The presidential bid was not successful and Socks’ status once again receded from the public view. Now family friend and presidential historian Barry Landau states that this ostensible abandonment was not as a result of any lack of care or kindness. “The truth be known,” he said over the weekend, “Betty asked if Socks could come live with her. The Clintons didn’t abandon Socks. They were totally conflicted. It broke their hearts, but they knew it would be the right thing for Socks’ welfare.”
Mr. Landau, however, may have been exposed to too much catnip. He also claims: “Socks didn’t act like a cat. Socks was very dog-like, and Buddy and Socks got along well.” Not speaking ill of the dead is one thing, but that kind of historical revisionism borders on the Stalinesque.

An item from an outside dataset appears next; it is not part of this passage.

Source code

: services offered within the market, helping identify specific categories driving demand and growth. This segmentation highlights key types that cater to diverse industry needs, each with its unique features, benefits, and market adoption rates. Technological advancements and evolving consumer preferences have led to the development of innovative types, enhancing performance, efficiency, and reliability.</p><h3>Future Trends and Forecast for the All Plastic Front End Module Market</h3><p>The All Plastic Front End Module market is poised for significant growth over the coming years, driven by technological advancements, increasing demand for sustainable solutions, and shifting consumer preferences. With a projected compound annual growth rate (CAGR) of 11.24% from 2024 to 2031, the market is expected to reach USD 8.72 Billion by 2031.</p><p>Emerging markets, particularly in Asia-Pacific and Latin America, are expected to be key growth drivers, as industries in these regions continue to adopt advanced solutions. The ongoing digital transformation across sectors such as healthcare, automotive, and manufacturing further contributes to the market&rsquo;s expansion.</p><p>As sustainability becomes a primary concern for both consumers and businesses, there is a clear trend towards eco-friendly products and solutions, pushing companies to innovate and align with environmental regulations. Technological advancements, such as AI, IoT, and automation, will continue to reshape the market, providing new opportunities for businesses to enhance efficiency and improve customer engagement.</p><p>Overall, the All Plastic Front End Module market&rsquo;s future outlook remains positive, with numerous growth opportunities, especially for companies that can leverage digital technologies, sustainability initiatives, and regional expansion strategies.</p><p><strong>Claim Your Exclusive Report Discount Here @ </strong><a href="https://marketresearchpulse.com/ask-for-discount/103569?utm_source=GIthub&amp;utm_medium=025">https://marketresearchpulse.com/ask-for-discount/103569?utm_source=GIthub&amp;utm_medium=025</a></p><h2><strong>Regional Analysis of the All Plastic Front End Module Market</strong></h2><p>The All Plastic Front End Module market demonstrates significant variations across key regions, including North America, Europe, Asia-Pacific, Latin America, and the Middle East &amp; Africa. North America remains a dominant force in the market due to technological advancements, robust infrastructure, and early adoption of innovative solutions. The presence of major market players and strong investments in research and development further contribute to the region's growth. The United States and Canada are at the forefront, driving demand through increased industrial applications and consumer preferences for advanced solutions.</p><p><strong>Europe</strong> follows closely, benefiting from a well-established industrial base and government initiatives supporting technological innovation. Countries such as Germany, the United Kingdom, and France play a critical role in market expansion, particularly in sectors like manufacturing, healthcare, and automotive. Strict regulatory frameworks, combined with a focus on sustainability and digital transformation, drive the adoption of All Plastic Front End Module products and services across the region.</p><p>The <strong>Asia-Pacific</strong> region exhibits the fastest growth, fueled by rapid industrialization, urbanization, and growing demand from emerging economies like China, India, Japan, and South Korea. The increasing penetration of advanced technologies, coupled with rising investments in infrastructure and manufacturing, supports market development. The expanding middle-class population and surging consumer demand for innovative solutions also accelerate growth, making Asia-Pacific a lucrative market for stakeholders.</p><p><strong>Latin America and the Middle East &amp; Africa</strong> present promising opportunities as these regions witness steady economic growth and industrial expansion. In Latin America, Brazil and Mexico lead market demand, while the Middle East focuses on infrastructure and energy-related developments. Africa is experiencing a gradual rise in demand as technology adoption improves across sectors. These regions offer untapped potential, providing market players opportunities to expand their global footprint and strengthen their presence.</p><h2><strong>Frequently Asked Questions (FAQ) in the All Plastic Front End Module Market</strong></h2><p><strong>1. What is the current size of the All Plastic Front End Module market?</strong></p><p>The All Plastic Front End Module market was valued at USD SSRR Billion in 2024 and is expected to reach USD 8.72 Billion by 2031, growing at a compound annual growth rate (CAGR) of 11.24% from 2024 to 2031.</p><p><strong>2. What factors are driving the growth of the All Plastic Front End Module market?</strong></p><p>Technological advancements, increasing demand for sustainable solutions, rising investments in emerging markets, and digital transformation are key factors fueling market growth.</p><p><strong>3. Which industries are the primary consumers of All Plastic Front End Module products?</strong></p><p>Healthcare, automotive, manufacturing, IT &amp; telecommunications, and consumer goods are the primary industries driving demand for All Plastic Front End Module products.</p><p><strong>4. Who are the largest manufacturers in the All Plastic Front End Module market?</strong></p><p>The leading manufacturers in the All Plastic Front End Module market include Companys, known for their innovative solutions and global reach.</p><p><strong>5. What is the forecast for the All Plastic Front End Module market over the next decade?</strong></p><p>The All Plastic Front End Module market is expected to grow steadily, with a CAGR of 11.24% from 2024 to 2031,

Socks’ passing has been noted around the world, including in The New York Times, and the Washington Post, which had been reporting on his declining condition, and which claims to be the first news outlet to report his passing. It was also commemorated on Wonkette:
Socks the Cat, sorta beloved pet of the Clintons, died on Friday in the care of retired Clinton secretary Betty Currie. And why was Currie watching over Socks? Because when Bill Clinton left the White House for New York, he brought along newer pet Buddy the Dog, who was soon run over and crushed to death by a car. Socks was supposedly going to live in Hillary’s fancy new house in Washington, but Hillary was never quite “ready” to allow her own pet — a helpless animal — to move to Georgetown. So poor old Socks was stuck with Mrs. Currie, or poor old Mrs. Currie was stuck with Socks. But at least they were no longer stuck with the Clintons. The end.
(November 1992: paparazzi surround the new President-Elect’s pet on the grounds of the Governor’s Mansion in Little Rock.)